🤖 AI Summary
Existing diffusion-based recommendation methods treat user–item interactions as independent samples, ignoring high-order collaborative signals embedded in the user–item bipartite graph, and face two key challenges in graph diffusion: noisy heterogeneity and relational explosion. To address these, we propose the first graph diffusion recommendation framework operating directly on the bipartite graph. Our method introduces a multi-level hybrid noise corruption mechanism to jointly model continuous and discrete noise, and incorporates a user-activated sparse attention diffusion process that preserves graph topological integrity while mitigating computational overhead and noise interference.

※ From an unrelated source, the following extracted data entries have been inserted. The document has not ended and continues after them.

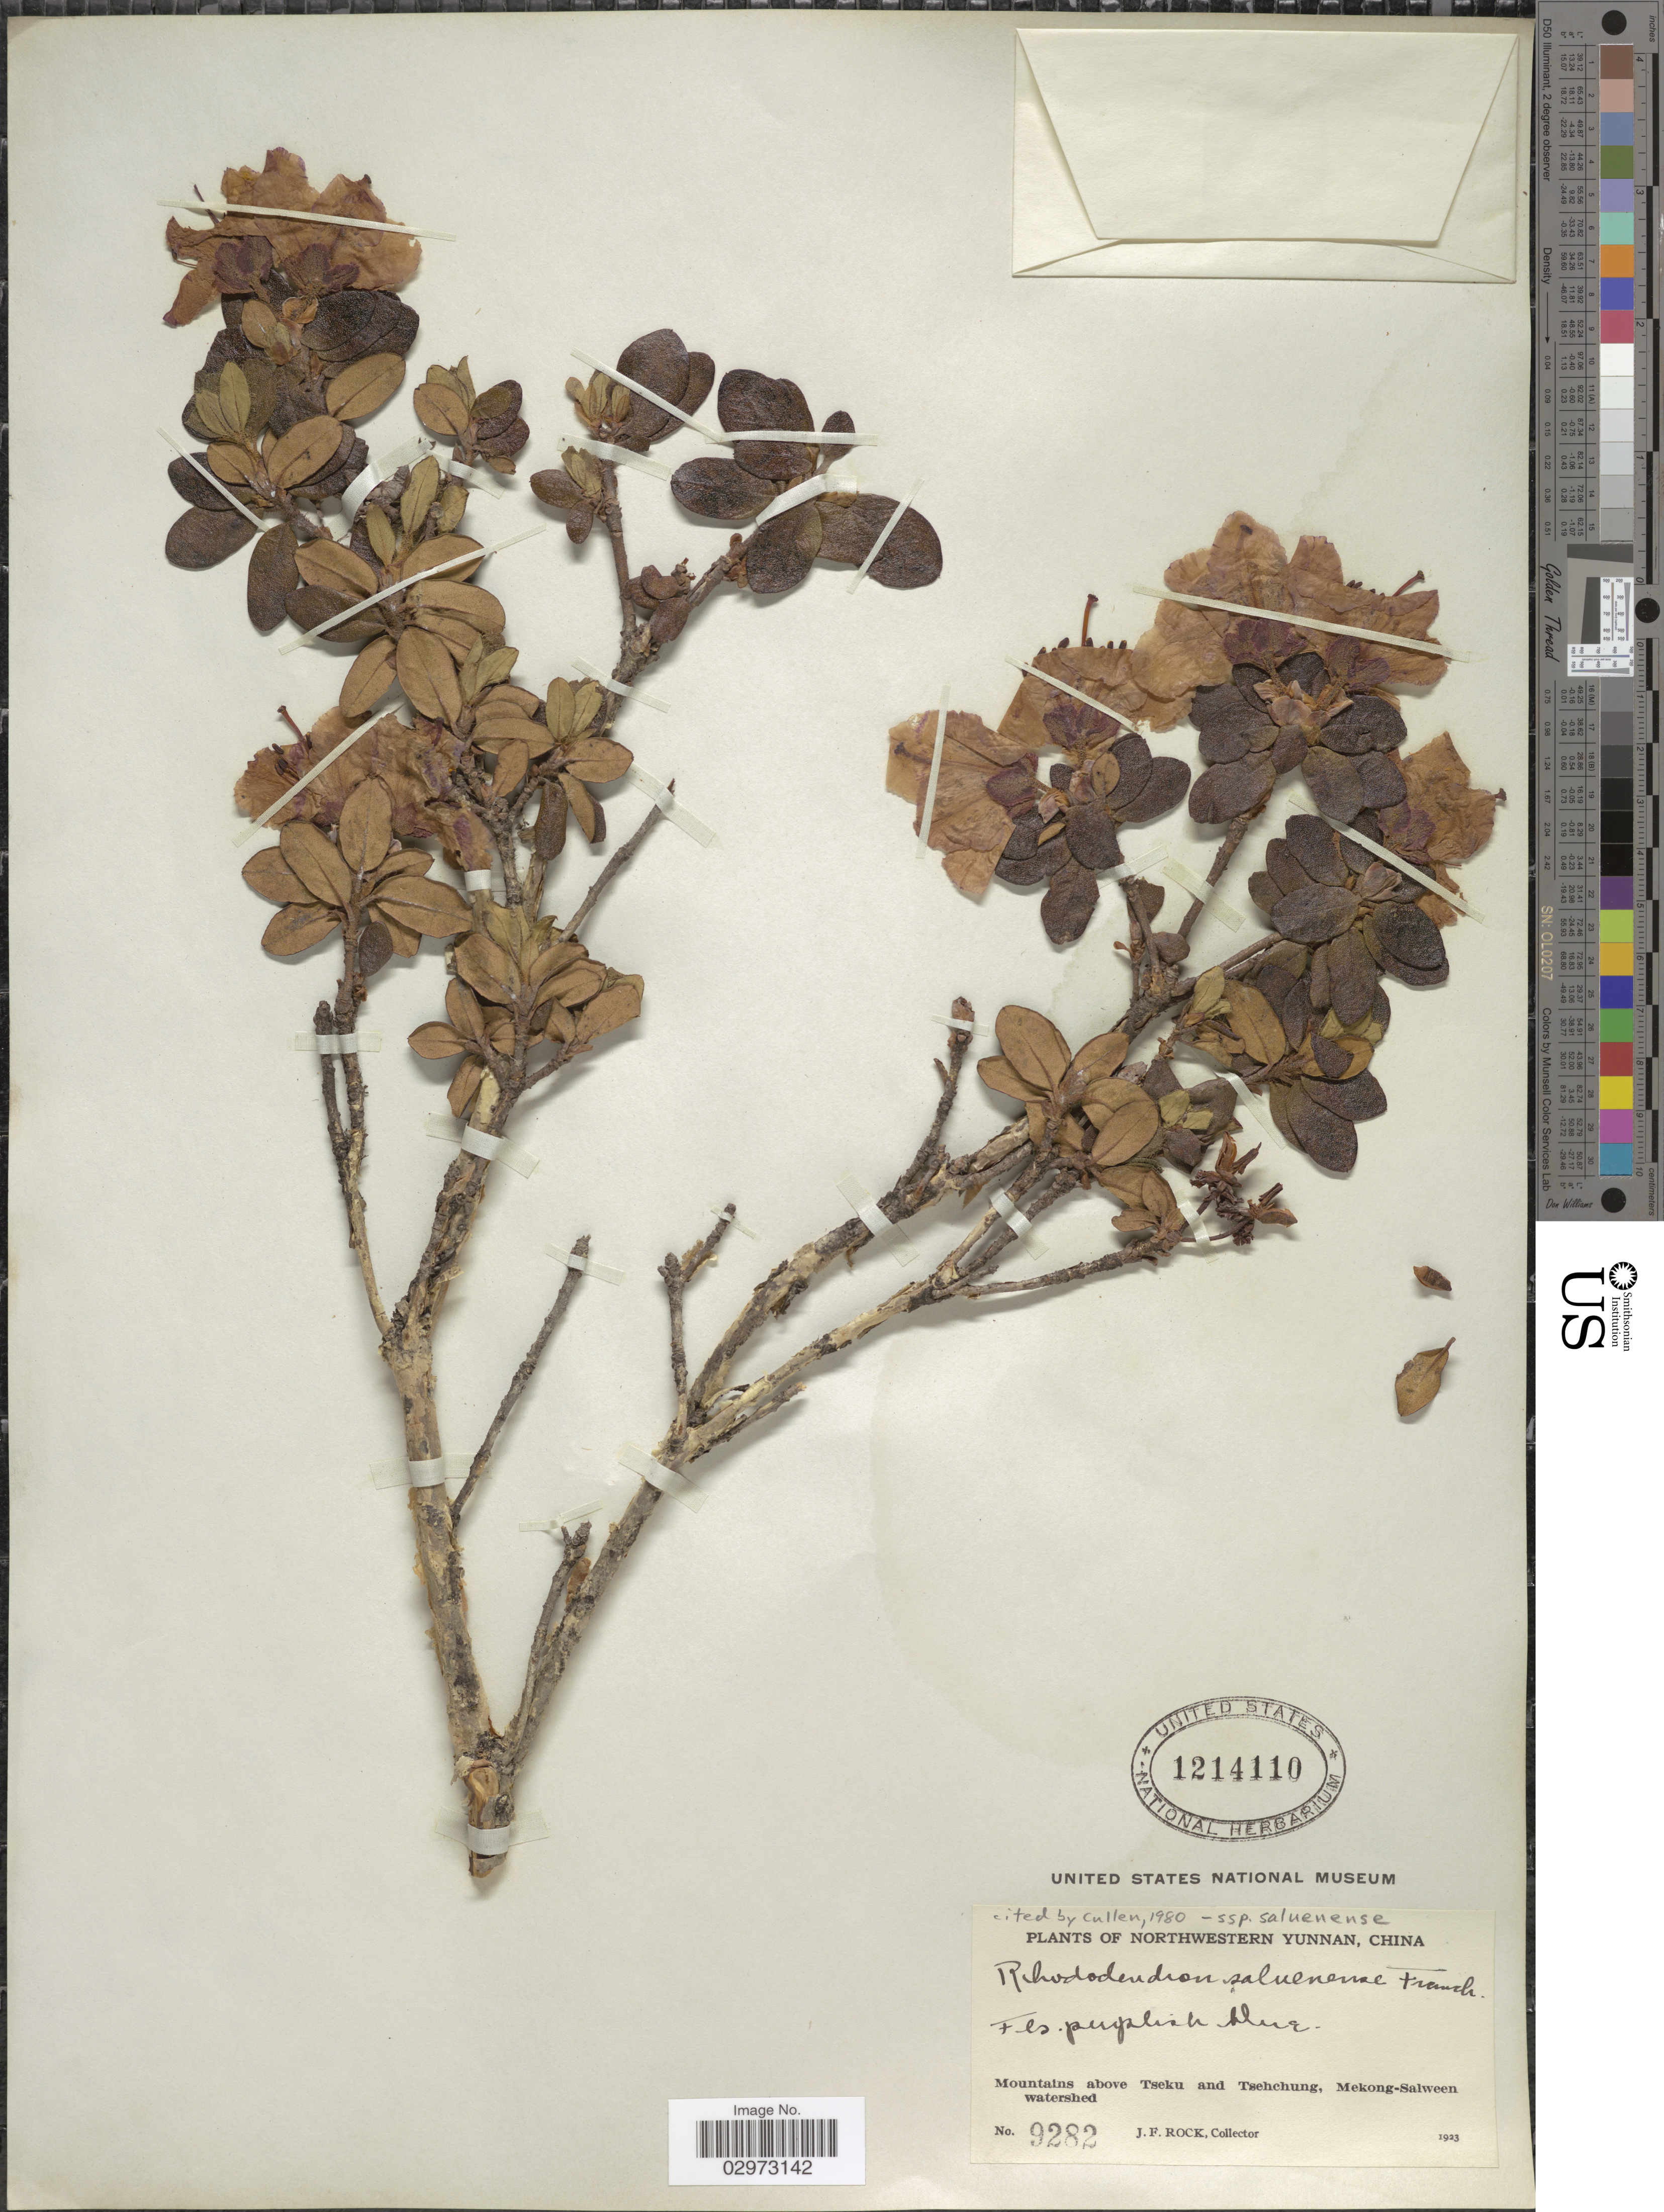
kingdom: Plantae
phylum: Tracheophyta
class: Magnoliopsida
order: Ericales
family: Ericaceae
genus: Rhododendron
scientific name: Rhododendron saluenense subsp. saluenense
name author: Franch.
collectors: J. Rock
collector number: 9282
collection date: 1923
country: China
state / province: Yunnan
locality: Northwestern Yunnan. Mountains above Tseku and Tsehchung, Mekong-Salween watershed.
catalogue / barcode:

By unifying graph neural networks with diffusion modeling, our approach explicitly captures high-order connectivity. Extensive experiments on three benchmark datasets demonstrate significant improvements over state-of-the-art methods in both accuracy and diversity, validating the effectiveness and practicality of modeling high-order collaborative signals.
📝 Abstract
Recently, diffusion-based recommendation methods have achieved impressive results. However, existing approaches predominantly treat each user's historical interactions as independent training samples, overlooking the potential of higher-order collaborative signals between users and items. Such signals, which encapsulate richer and more nuanced relationships, can be naturally captured using graph-based data structures. To address this limitation, we extend diffusion-based recommendation methods to the graph domain by directly modeling user-item bipartite graphs with diffusion models. This enables better modeling of the higher-order connectivity inherent in complex interaction dynamics. However, this extension introduces two primary challenges: (1) Noise Heterogeneity, where interactions are influenced by various forms of continuous and discrete noise, and (2) Relation Explosion, referring to the high computational costs of processing large-scale graphs. To tackle these challenges, we propose a Graph-based Diffusion Model for Collaborative Filtering (GDMCF). To address noise heterogeneity, we introduce a multi-level noise corruption mechanism that integrates both continuous and discrete noise, effectively simulating real-world interaction complexities. To mitigate relation explosion, we design a user-active guided diffusion process that selectively focuses on the most meaningful edges and active users, reducing inference costs while preserving the graph's topological integrity. Extensive experiments on three benchmark datasets demonstrate that GDMCF consistently outperforms state-of-the-art methods, highlighting its effectiveness in capturing higher-order collaborative signals and improving recommendation performance.